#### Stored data
═══
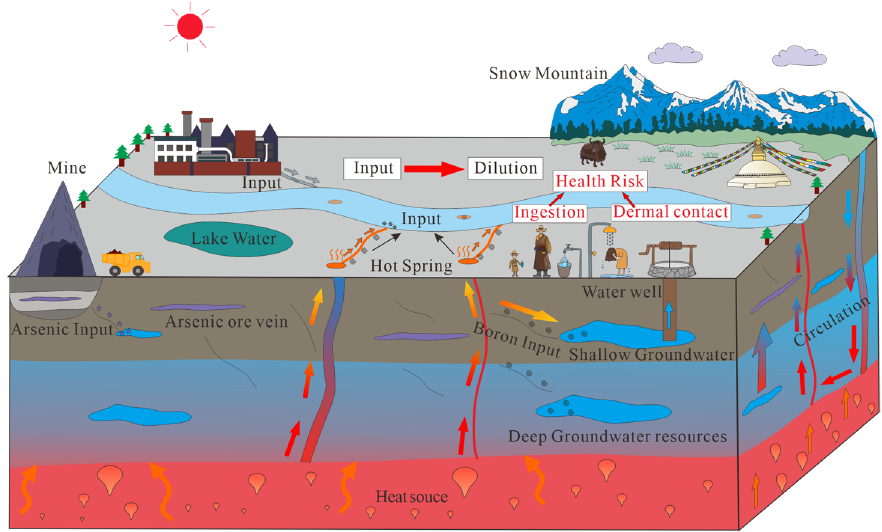
Figure 12. Schematic contamination model of geothermal water to surface water and shallow groundwater in Zhaxikang Area.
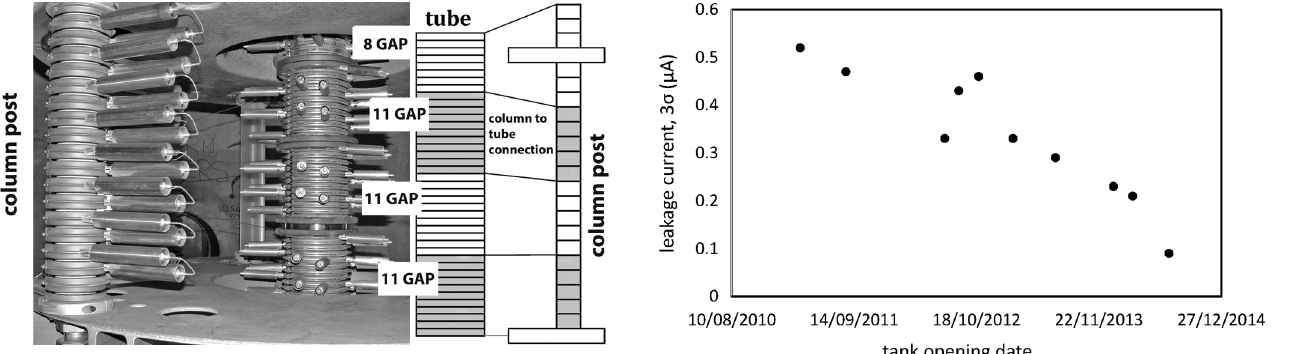
FIG. 3. Standard exit high voltage test result variation con- ducted on eleven gap tubes over the last few years on the ANU ’ s 14UD electrostatic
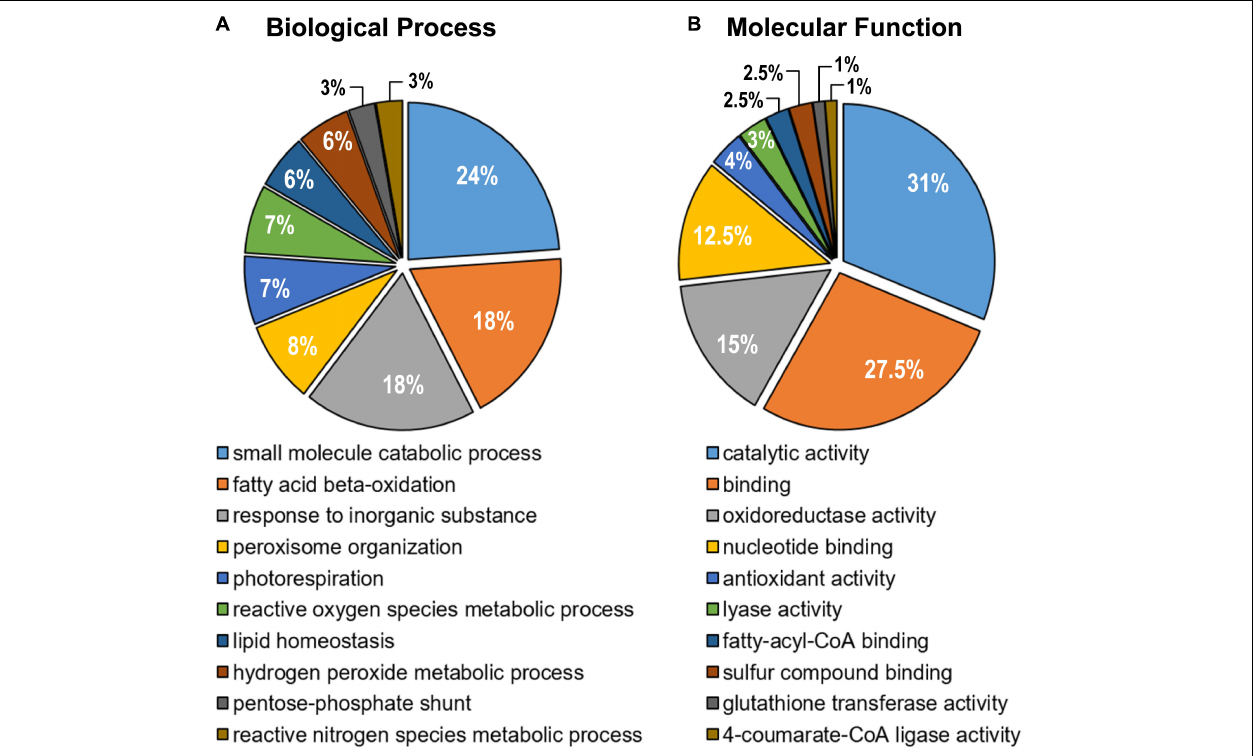
FIGURE 3 | Gene Ontology enrichment analysis of the identified peroxisomal proteins from sweet pepper ( Capsicum annuum , L.) fruit. (A) Biological process. (B) Molecular function. After GO term enrichment analysis, the different categories with their corresponding p -values were filtered using the REViGO tool to remove redundant GO terms. The number of proteins assigned to each functional category is expressed as a percentage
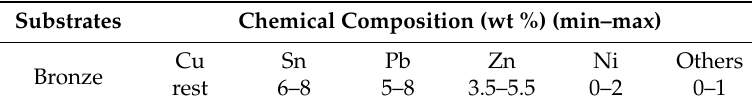
Table 2. Chemical composition of the bronze substrates.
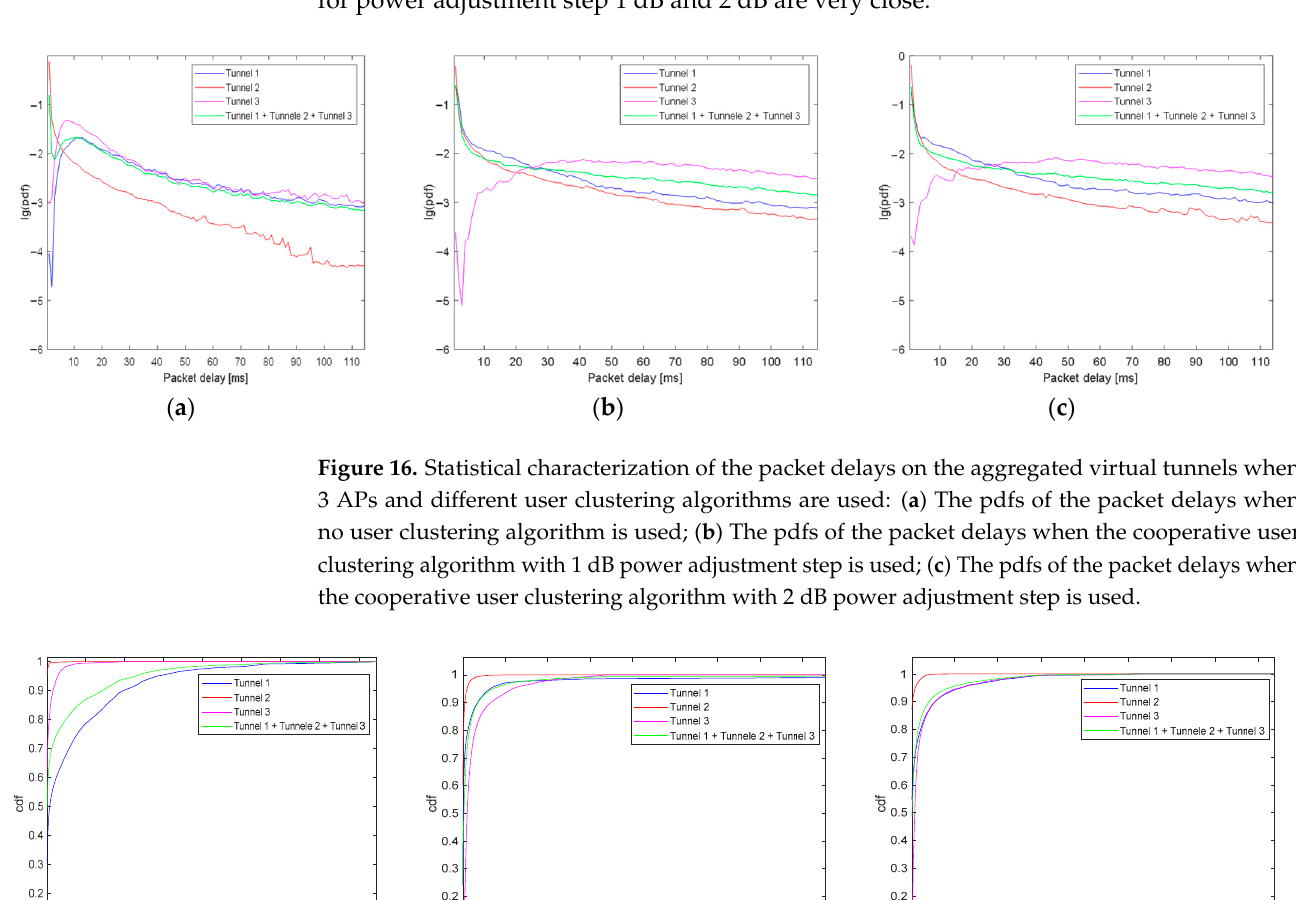
( c ) Figure 15. The Cumulative Density Functions of the packet delays on the aggregated virtual tunnels when 2 APs and different user clustering algorithms are used: ( a ) The cdfs of the packet delays when no user clustering algorithm is used; ( b ) The cdfs of the packet delays when the non-cooperative user clustering algorithm is used; ( c ) The cdfs of the packet delays when the cooperative user clus- tering algorithm is used. The results presented in Figure 15 show clearly the huge difference in performance, in what concerns the packet delays, of the systems with no users clustering (Figure 15a) and with user clustering (Figure 15b,c). Comparing Figure 15b,c we can see the difference between the non-cooperative and the cooperative clustering algorithms. In Figure 15c the curves converge around 500 ms while in Figure 15b the curves converge around 1500 ms. Still, should be noticed that the differences in the performance depicted in Figure 15b,c, i.e., the distribution of the packet’s delays, are small. Figure 16 presents the pdf of the packet delays in the system (the sojourn time) in the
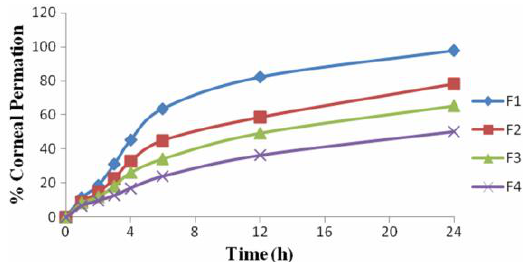
Figure 1. Cumulative % drug release versus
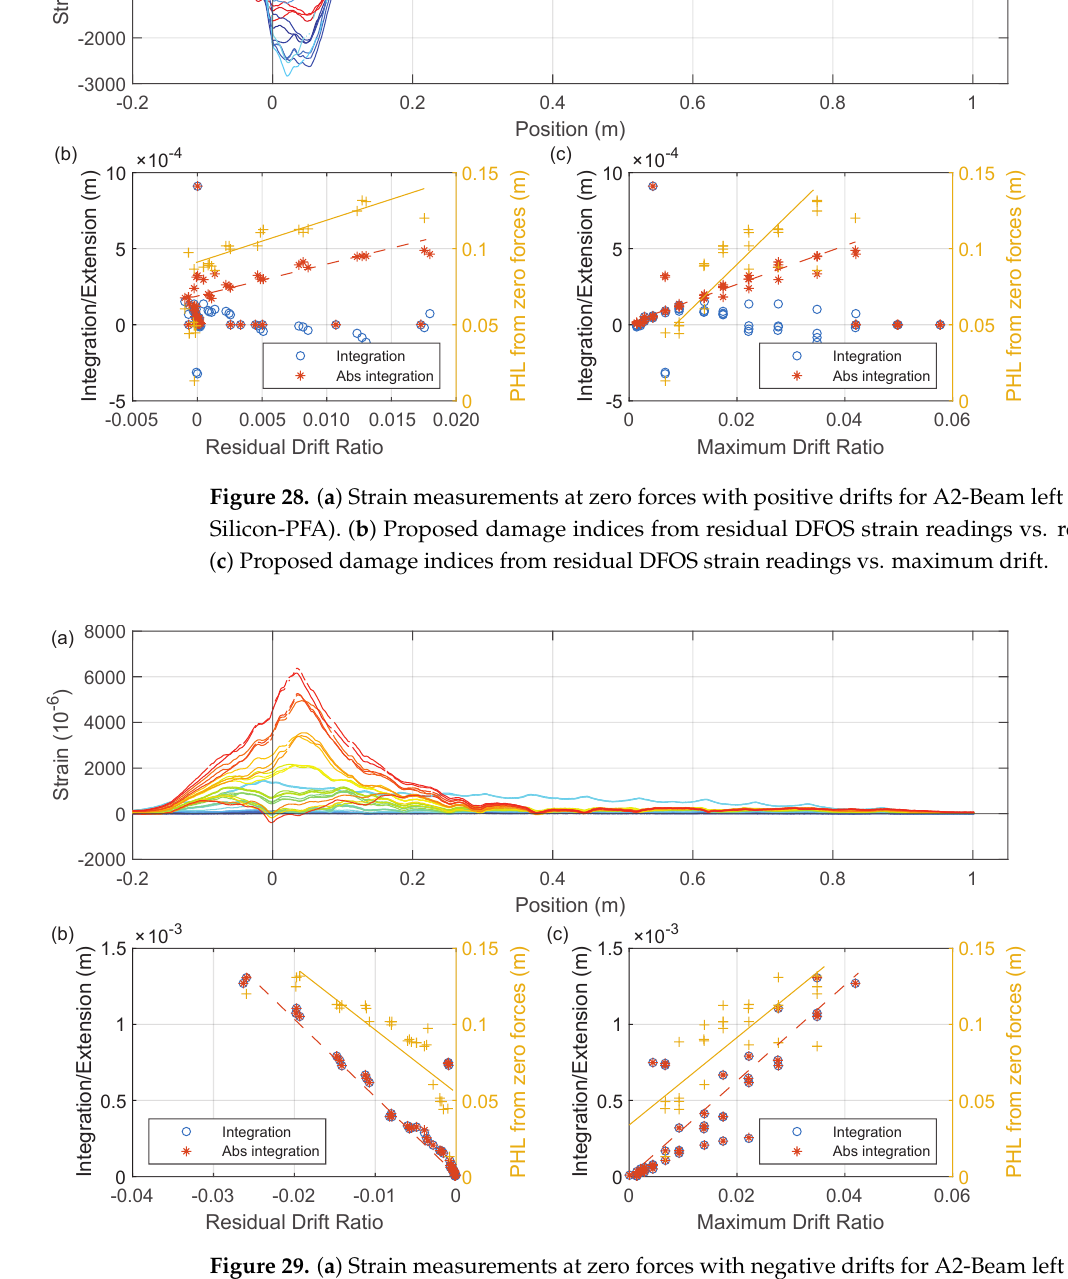
Figure 29. ( a ) Strain measurements at zero forces with negative drifts for A2-Beam left (down to up Silicon-PFA). ( b ) Proposed damage indices from residual DFOS strain readings vs. residual drift. ( c ) Proposed damage indices from residual DFOS strain readings vs. maximum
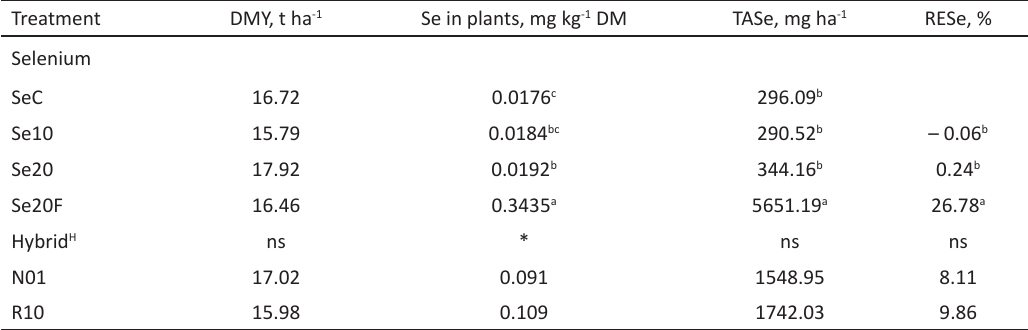
Table 4. Mean comparison of selenium concentrations in maize and biomass yield affected by the main effects of the experimental treatments in 2014 Treatment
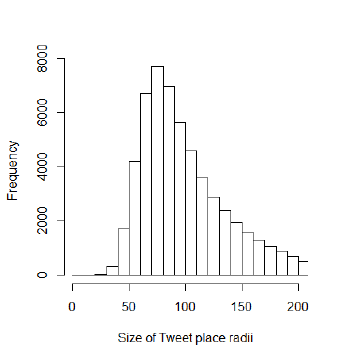
Figure 1: Histogram of the radii of Tweet place clusters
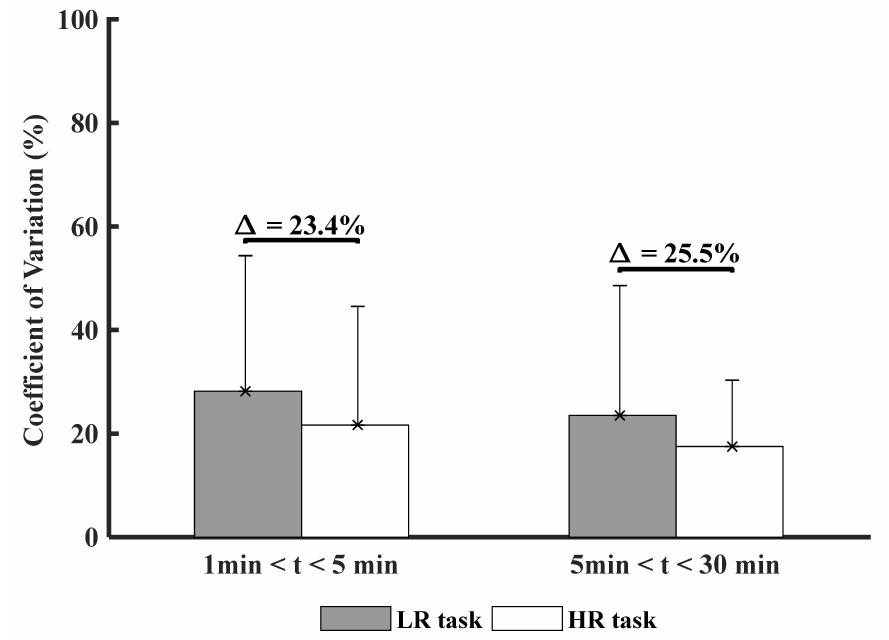
Figure 5. Comparison of the muscle variability for all participants between both experimental task conditions (LR: Low Risk and HR: High risk). ∆ represents the percentage of difference between both experimental task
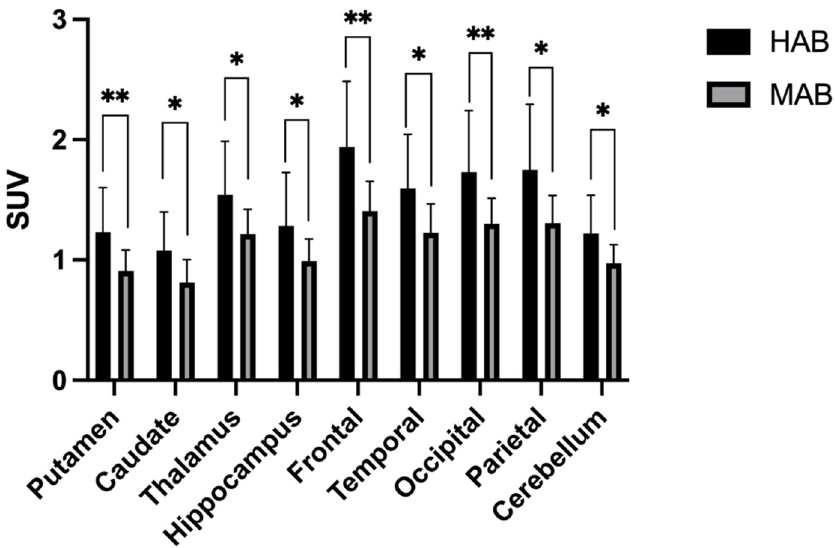
Figure 3. The box plot of the SUV measured for target brain regions for high- and mixed-affinity binders in the nonblood-sampling cohort. * denotes significant differences under two-sample t -test ( p < 0.05), while ** denotes p < 0.01. All nine target regions showed significant differences between the HAB and MAB subjects. SUV is 31 ± 3% higher in HAB than in MAB.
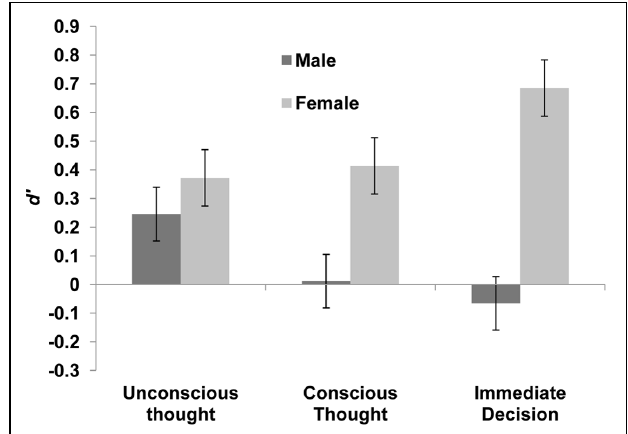
FIGURE 2 | Mean d (cid:2) of males and females in each condition of Experiment 2 with + 1/ − 1 SE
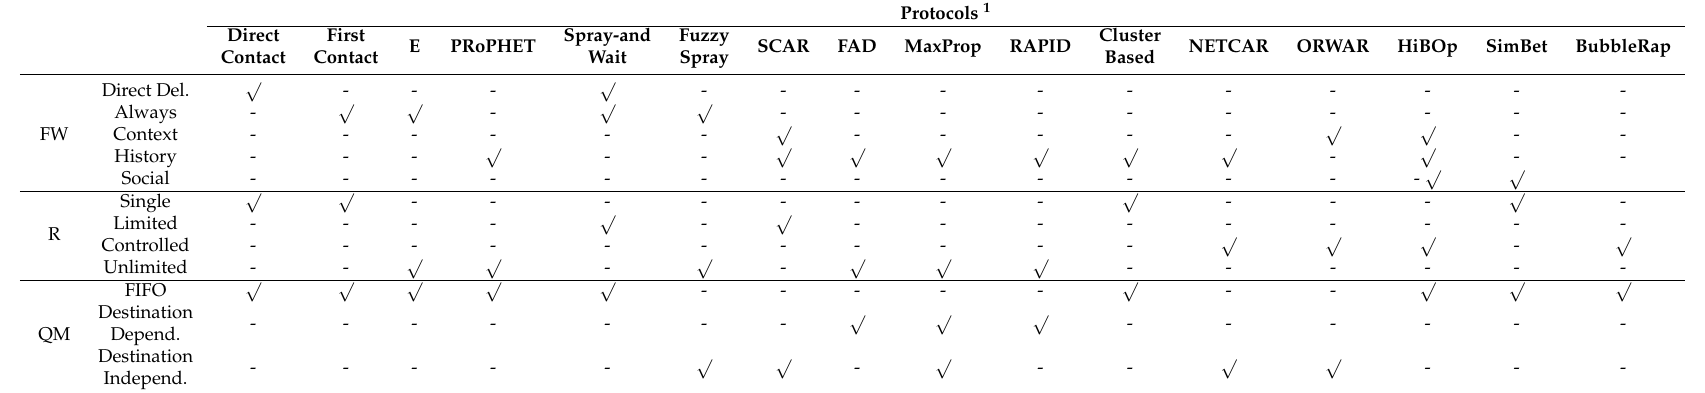
Table 1. Protocol classification. QM, queue management; FIFO,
═══
#### DESCRIPTION OF THE TASK
If the data includes images, skip them and copy every line exactly.

#### EXERCISE RESULT
Figure 12. Schematic contamination model of geothermal water to surface water and shallow groundwater in Zhaxikang Area.
FIG. 3. Standard exit high voltage test result variation con- ducted on eleven gap tubes over the last few years on the ANU ’ s 14UD electrostatic
FIGURE 3 | Gene Ontology enrichment analysis of the identified peroxisomal proteins from sweet pepper ( Capsicum annuum , L.) fruit. (A) Biological process. (B) Molecular function. After GO term enrichment analysis, the different categories with their corresponding p -values were filtered using the REViGO tool to remove redundant GO terms. The number of proteins assigned to each functional category is expressed as a percentage
Table 2. Chemical composition of the bronze substrates.
( c ) Figure 15. The Cumulative Density Functions of the packet delays on the aggregated virtual tunnels when 2 APs and different user clustering algorithms are used: ( a ) The cdfs of the packet delays when no user clustering algorithm is used; ( b ) The cdfs of the packet delays when the non-cooperative user clustering algorithm is used; ( c ) The cdfs of the packet delays when the cooperative user clus- tering algorithm is used. The results presented in Figure 15 show clearly the huge difference in performance, in what concerns the packet delays, of the systems with no users clustering (Figure 15a) and with user clustering (Figure 15b,c). Comparing Figure 15b,c we can see the difference between the non-cooperative and the cooperative clustering algorithms. In Figure 15c the curves converge around 500 ms while in Figure 15b the curves converge around 1500 ms. Still, should be noticed that the differences in the performance depicted in Figure 15b,c, i.e., the distribution of the packet’s delays, are small. Figure 16 presents the pdf of the packet delays in the system (the sojourn time) in the
Figure 1. Cumulative % drug release versus
Figure 29. ( a ) Strain measurements at zero forces with negative drifts for A2-Beam left (down to up Silicon-PFA). ( b ) Proposed damage indices from residual DFOS strain readings vs. residual drift. ( c ) Proposed damage indices from residual DFOS strain readings vs. maximum
Table 4. Mean comparison of selenium concentrations in maize and biomass yield affected by the main effects of the experimental treatments in 2014 Treatment
Figure 1: Histogram of the radii of Tweet place clusters
Figure 5. Comparison of the muscle variability for all participants between both experimental task conditions (LR: Low Risk and HR: High risk). ∆ represents the percentage of difference between both experimental task
Figure 3. The box plot of the SUV measured for target brain regions for high- and mixed-affinity binders in the nonblood-sampling cohort. * denotes significant differences under two-sample t -test ( p < 0.05), while ** denotes p < 0.01. All nine target regions showed significant differences between the HAB and MAB subjects. SUV is 31 ± 3% higher in HAB than in MAB.
FIGURE 2 | Mean d (cid:2) of males and females in each condition of Experiment 2 with + 1/ − 1 SE
Table 1. Protocol classification. QM, queue management; FIFO,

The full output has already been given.